[Given passage Boundary: Start]

The manner of contrasting Finland with developing countries was also present in the interviews, even though children such as 13-year-old Pasi Luumi and 9-year-old Satu Viita-aho mentioned the problems that existed in Finland. Satu’s interview, in particular, hints that it was the journalist who pushed Satu’s experience a little bit further:

I was born in Finland and it is good to live here. People do not have anything wrong here. After thinking a little bit more, Satu remembers that not all people have employment, even though they would like to have it. Then they will receive a pension.Footnote 70

However, a little bit later she returns to the extraordinariness of Finland by using contrasts with less developed countries: “Not all children in the world are as lucky as I am. In Africa, many children suffer from hunger and they cannot go to school.”Footnote 71 Pasi Luumi’s experience is formulated in a more coherent way, implying his more mature way of experiencing the world:

There are things that need to be corrected in children’s status also in our country, but the problems are very different from those in developing countries. […] Quite often there are no indoor activity spaces. And the child has been forgotten also in many other ways.Footnote 72

A more developed societal understanding is particularly clear in the interview of 13-year-old Jukka Karo. His response to the journalist combines awareness of racial inequalities with concern about nature—both central aspects of the 1970s societal ethos:

All people are equal. I do not understand why there is hate towards black native tribes. […] In Finland, I would like to fix racism, it exists also here. I would replace the buses with electric ones because other cars cause noise and pollution.Footnote 73

The interviews indicate that children’s experiences were embedded with social concerns that had been issued as a result of the improvements in citizens’ welfare. As welfare reforms had improved the daily lives of ordinary citizens, space for a more active citizenship had been created. It also included space for the children of the 1970s, who learnt a societal ethos toward the world both at school and through the media.

[Given passage Boundary: End]
[Provided information Boundary: Start]

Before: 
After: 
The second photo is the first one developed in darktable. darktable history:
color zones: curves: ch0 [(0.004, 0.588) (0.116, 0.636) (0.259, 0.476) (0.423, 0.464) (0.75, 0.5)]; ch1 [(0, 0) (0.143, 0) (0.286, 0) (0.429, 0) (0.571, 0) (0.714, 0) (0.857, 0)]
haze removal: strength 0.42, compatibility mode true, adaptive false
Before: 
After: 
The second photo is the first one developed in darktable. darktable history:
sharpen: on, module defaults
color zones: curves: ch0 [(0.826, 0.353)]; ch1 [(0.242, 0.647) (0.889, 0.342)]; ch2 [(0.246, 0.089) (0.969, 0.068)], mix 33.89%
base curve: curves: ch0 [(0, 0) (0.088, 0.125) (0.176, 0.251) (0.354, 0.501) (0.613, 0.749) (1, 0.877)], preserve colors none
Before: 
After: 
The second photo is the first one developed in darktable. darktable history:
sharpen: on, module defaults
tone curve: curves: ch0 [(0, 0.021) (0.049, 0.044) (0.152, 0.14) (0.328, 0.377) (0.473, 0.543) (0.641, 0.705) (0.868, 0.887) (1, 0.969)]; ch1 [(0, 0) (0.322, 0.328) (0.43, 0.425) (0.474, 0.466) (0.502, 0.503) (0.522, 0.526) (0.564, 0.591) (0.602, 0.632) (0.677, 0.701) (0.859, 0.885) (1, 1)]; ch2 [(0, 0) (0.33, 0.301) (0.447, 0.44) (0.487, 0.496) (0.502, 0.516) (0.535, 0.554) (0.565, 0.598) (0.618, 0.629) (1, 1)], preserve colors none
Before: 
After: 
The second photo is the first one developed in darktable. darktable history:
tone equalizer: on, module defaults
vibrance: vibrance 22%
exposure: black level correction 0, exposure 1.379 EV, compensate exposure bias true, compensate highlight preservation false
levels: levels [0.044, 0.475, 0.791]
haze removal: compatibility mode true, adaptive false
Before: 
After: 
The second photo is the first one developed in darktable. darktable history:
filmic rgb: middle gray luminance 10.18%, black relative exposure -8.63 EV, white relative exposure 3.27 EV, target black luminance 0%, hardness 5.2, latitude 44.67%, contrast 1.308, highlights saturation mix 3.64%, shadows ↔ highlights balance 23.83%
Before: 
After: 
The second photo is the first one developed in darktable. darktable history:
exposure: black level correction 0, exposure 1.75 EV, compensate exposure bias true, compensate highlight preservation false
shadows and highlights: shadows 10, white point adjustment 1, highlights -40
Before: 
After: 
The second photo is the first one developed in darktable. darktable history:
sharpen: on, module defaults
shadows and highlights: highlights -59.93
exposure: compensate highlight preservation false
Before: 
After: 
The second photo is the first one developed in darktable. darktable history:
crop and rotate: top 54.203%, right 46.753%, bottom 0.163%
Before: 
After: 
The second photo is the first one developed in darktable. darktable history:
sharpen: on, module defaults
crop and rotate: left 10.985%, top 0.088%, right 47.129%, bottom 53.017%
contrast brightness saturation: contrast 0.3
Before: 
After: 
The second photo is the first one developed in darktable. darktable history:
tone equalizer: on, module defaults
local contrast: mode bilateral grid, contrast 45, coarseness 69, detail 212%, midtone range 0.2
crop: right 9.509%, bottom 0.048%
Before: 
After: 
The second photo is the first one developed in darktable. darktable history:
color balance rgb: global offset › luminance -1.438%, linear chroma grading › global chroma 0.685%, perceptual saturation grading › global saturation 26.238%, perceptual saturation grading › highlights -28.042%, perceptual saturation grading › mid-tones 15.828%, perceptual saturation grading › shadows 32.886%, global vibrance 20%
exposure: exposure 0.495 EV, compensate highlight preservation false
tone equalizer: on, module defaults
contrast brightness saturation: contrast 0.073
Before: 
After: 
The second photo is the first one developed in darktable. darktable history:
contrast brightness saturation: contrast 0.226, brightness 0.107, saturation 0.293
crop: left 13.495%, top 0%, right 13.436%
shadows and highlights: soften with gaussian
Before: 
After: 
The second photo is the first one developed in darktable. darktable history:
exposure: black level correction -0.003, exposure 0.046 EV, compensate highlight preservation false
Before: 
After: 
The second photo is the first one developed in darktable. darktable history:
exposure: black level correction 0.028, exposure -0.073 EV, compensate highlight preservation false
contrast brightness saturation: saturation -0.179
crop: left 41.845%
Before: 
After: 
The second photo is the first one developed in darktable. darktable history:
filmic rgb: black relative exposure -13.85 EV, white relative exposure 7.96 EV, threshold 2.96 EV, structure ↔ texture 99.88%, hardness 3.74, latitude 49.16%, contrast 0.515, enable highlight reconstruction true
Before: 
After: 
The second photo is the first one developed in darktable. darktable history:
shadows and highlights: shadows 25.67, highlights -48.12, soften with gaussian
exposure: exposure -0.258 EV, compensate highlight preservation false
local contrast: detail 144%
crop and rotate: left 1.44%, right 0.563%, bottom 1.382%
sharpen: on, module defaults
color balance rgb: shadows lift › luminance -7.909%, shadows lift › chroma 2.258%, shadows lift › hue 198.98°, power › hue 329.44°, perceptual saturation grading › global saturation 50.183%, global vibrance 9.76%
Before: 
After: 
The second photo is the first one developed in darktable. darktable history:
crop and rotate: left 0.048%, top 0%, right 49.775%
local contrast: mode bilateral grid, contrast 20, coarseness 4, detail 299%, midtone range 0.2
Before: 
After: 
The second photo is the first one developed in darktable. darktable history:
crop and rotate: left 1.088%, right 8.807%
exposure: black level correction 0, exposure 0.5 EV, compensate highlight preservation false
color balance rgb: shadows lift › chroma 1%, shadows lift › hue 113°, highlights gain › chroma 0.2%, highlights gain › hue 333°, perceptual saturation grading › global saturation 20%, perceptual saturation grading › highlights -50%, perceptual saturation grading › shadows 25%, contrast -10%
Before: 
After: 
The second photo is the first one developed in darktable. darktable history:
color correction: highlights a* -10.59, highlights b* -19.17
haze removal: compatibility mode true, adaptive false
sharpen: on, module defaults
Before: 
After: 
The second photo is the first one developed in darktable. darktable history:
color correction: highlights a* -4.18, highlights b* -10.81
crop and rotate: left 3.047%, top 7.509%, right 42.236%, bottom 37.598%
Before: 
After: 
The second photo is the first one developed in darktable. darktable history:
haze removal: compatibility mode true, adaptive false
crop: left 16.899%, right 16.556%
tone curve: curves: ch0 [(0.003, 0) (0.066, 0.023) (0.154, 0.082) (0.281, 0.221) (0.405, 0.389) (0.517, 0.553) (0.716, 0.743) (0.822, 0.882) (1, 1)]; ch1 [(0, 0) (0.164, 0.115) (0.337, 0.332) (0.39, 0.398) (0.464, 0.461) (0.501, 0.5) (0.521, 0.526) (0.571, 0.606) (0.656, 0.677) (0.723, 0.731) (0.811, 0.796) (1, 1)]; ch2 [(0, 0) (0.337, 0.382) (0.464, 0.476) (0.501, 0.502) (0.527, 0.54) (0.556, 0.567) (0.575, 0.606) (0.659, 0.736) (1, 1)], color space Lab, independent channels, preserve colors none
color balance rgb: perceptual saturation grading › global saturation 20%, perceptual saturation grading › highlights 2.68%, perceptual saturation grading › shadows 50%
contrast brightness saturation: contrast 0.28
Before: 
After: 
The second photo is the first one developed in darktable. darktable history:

[Provided information Boundary: End]

What you will do
Could you continue the passage on the 1970s interviews with Finnish children, picking up after its last sentence? You won't need the entries for this.

Output of the task
Conclusion

Previous studies have convincingly demonstrated the entanglements between the media systems and the welfare state in Nordic countries. While the state has used considerable power in financial terms, media and communication systems have contributed to the evolution of the welfare state by supporting “stateness.” It has also been pointed out that the ideals of the welfare state have had an effect on professional journalism.Footnote 74 However, less is known about how these influences have been actualized in media texts, which were the focus of this chapter. More specifically, the chapter has analyzed the ways in which children’s experiences of society were mediated in the Finnish media coverage of the International Year of the Child.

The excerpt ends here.